# Extrait choisi:
_____
D’Anna Boch à Théo Van Rysselberghe, la transition est facile – on n’oublie pas le magnifique portrait qu’il a fait d’elle, où il tente non seulement de la peindre au travail mais de « pénétrer dans la nature même du processus créateur » en la montrant en train de réfléchir à sa toile (hors du tableau), comme l’écrit Jane Block dans le catalogue de la belle rétrospective Théo Van Rysselberghe au musée des Beaux-Arts de Gand en 1993.
En couverture : Portrait d'Irma Sèthe, 1894, musée du Petit Palais, Genève
Robert Hoozee, dans l’introduction, donne raison à Verhaeren qui considère, après la mort de Seurat, que Théo Van Rysselberghe est « le néo-impressionniste le plus complet ». Même si le peintre belge aux multiples facettes peint de nombreux paysages et marines, « son œuvre se centre surtout sur le problème que pose la capture de la forme de l’être humain sur la toile » (Jane Block, comme pour les citations qui suivent).
_____
# Éléments enregistrés du jeu de données:
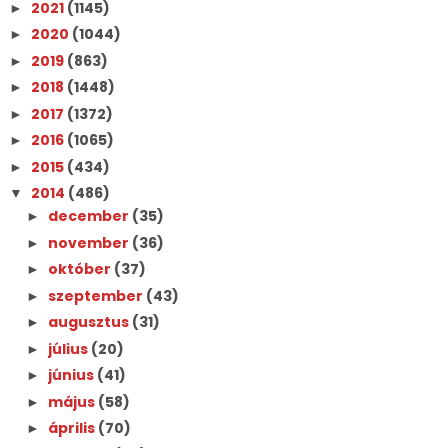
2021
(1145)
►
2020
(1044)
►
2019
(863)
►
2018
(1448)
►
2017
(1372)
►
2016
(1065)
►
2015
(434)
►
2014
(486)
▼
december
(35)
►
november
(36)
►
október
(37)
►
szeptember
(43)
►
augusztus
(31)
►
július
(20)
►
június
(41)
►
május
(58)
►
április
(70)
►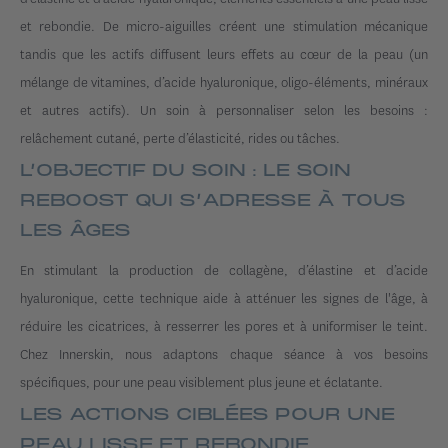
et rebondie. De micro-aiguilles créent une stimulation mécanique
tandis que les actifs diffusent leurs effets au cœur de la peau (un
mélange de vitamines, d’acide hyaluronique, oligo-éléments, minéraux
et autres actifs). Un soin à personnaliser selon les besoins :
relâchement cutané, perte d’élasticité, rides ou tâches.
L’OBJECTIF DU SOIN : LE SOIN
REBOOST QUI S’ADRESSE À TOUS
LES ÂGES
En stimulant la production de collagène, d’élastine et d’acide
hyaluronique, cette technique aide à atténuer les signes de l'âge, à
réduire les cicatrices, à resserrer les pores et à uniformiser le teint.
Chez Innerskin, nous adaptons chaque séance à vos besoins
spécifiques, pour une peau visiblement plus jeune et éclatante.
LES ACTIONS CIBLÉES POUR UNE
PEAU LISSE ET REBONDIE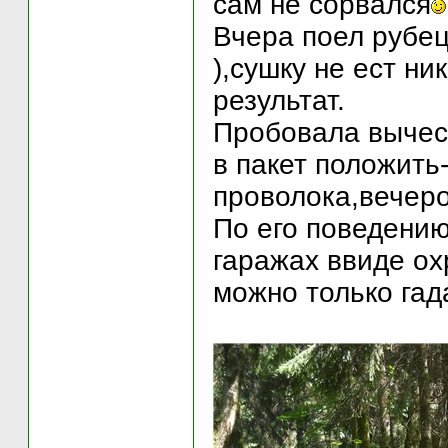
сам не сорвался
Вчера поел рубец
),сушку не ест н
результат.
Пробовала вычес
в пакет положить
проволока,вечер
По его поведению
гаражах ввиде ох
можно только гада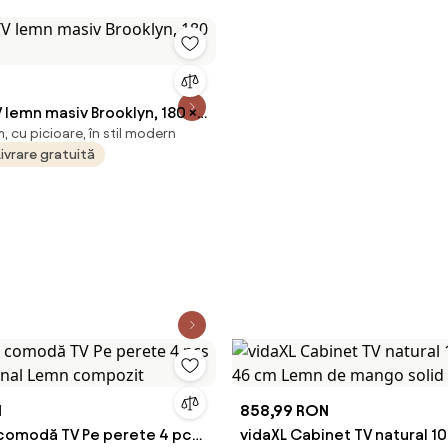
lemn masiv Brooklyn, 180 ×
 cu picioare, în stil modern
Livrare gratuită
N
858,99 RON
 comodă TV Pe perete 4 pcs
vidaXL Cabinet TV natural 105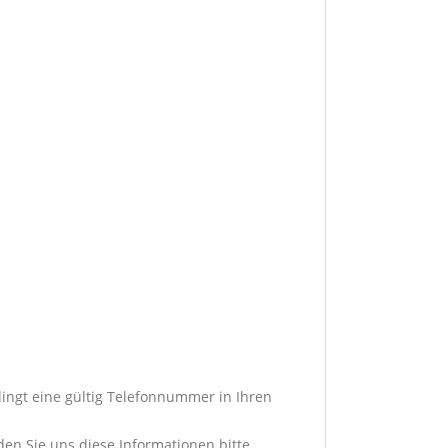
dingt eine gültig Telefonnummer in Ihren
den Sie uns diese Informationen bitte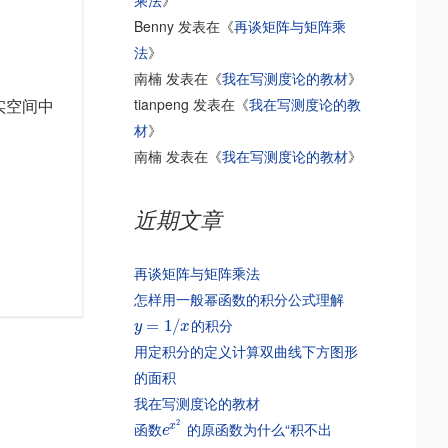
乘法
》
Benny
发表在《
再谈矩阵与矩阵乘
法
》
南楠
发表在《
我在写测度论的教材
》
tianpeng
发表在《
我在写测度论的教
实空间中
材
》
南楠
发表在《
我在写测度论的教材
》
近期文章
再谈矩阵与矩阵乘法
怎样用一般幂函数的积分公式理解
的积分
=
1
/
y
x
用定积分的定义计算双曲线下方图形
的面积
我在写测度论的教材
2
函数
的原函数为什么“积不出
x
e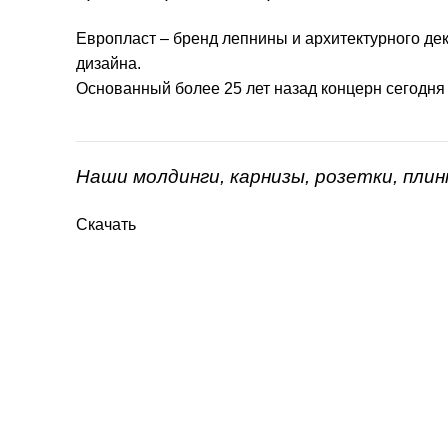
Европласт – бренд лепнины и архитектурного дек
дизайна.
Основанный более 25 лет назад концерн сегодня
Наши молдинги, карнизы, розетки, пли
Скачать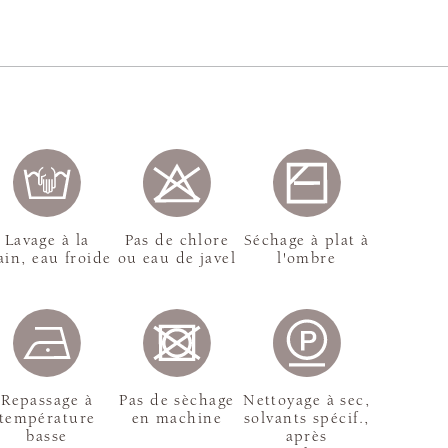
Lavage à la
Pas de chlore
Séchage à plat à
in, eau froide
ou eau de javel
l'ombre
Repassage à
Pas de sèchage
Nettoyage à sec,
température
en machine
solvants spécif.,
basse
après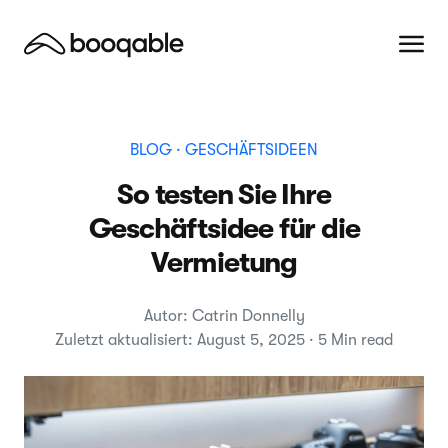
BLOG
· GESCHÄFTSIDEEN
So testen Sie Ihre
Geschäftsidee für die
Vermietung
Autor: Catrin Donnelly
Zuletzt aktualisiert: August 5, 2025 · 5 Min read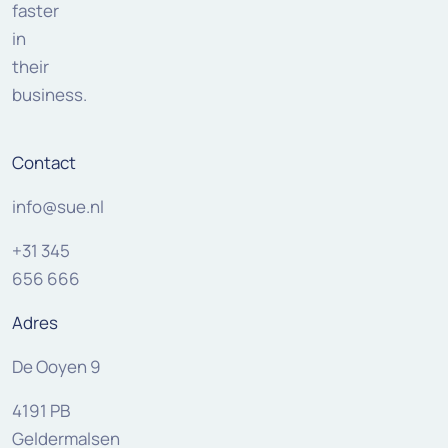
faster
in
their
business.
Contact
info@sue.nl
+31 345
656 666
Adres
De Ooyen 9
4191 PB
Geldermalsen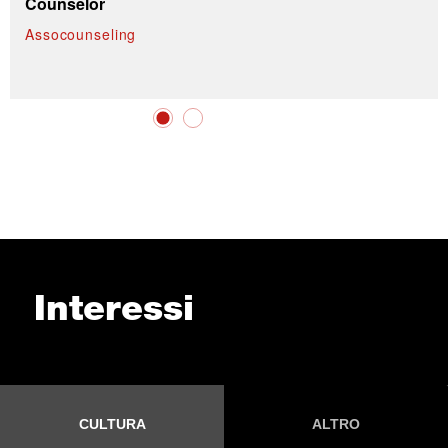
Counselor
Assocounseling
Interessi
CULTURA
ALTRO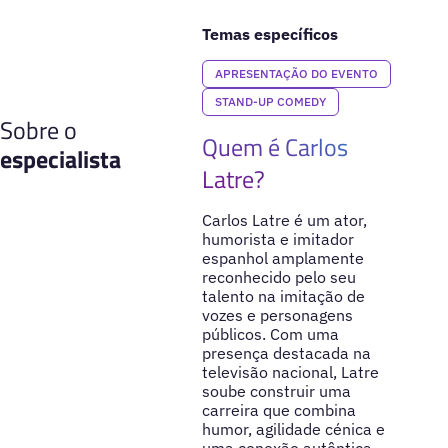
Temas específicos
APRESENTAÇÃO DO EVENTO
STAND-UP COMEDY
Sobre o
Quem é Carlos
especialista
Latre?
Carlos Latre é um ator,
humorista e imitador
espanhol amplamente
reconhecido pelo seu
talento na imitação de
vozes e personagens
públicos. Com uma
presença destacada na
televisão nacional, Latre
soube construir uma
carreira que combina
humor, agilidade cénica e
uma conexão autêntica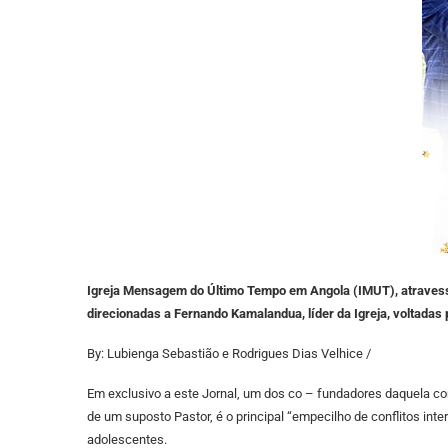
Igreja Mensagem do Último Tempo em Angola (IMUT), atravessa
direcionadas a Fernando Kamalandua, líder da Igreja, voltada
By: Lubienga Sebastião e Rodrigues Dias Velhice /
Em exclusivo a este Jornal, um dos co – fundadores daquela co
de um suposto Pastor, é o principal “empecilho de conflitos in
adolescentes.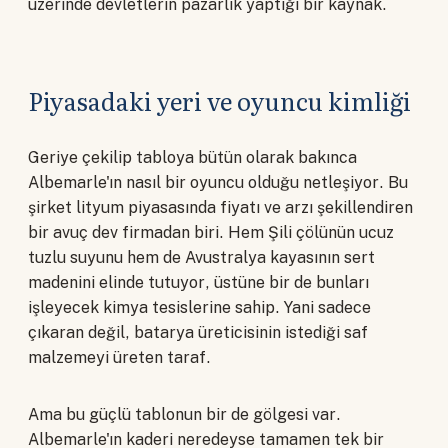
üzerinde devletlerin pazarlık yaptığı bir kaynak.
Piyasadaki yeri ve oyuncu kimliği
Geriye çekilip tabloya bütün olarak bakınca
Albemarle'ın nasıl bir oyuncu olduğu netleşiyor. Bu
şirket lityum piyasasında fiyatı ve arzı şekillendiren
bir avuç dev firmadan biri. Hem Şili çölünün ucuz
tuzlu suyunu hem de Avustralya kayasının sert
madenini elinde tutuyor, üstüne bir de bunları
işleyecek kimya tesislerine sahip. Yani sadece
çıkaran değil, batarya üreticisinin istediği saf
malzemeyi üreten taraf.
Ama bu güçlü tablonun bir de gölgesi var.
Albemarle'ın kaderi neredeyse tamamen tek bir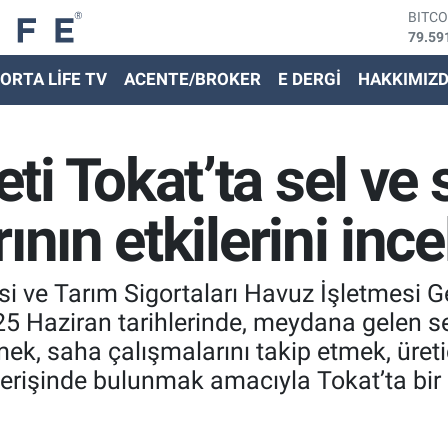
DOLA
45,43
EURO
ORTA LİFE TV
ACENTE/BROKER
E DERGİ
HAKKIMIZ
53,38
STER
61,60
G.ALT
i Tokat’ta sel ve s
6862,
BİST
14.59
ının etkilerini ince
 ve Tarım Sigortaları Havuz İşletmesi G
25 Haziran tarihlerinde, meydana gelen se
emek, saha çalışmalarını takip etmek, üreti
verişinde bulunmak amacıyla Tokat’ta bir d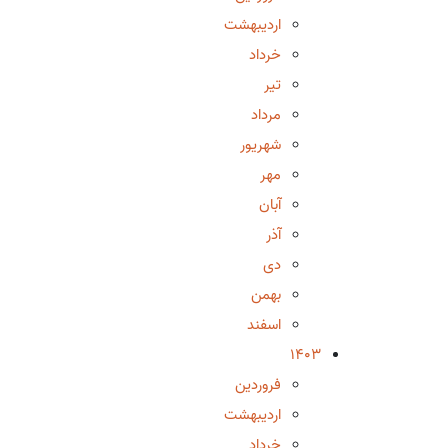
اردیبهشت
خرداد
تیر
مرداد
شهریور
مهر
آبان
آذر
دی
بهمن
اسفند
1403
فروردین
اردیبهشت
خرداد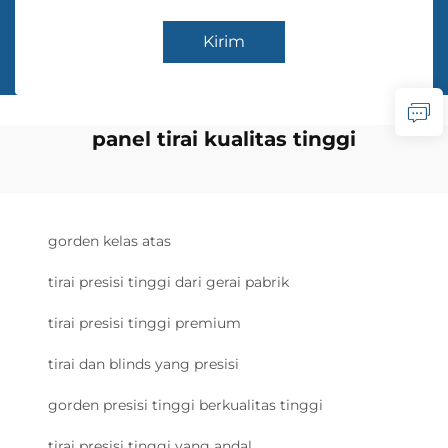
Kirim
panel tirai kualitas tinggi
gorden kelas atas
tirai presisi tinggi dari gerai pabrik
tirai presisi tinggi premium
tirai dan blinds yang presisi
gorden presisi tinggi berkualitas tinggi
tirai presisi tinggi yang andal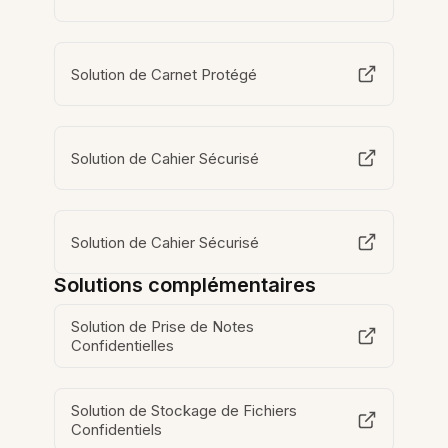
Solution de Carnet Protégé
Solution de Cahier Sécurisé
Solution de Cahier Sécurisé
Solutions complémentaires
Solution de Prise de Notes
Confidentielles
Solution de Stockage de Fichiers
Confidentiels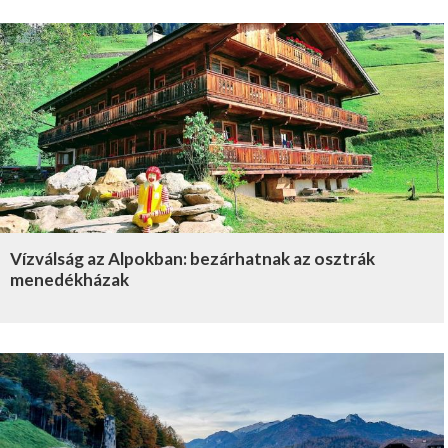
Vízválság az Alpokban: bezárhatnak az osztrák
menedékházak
_____
# Consigne:
Recopiez mot pour mot l'intégralité de l'extrait sur Théo Van Rysselberghe.

# Corrigé:
D’Anna Boch à Théo Van Rysselberghe, la transition est facile – on n’oublie pas le magnifique portrait qu’il a fait d’elle, où il tente non seulement de la peindre au travail mais de « pénétrer dans la nature même du processus créateur » en la montrant en train de réfléchir à sa toile (hors du tableau), comme l’écrit Jane Block dans le catalogue de la belle rétrospective Théo Van Rysselberghe au musée des Beaux-Arts de Gand en 1993.
En couverture : Portrait d'Irma Sèthe, 1894, musée du Petit Palais, Genève
Robert Hoozee, dans l’introduction, donne raison à Verhaeren qui considère, après la mort de Seurat, que Théo Van Rysselberghe est « le néo-impressionniste le plus complet ». Même si le peintre belge aux multiples facettes peint de nombreux paysages et marines, « son œuvre se centre surtout sur le problème que pose la capture de la forme de l’être humain sur la toile » (Jane Block, comme pour les citations qui suivent).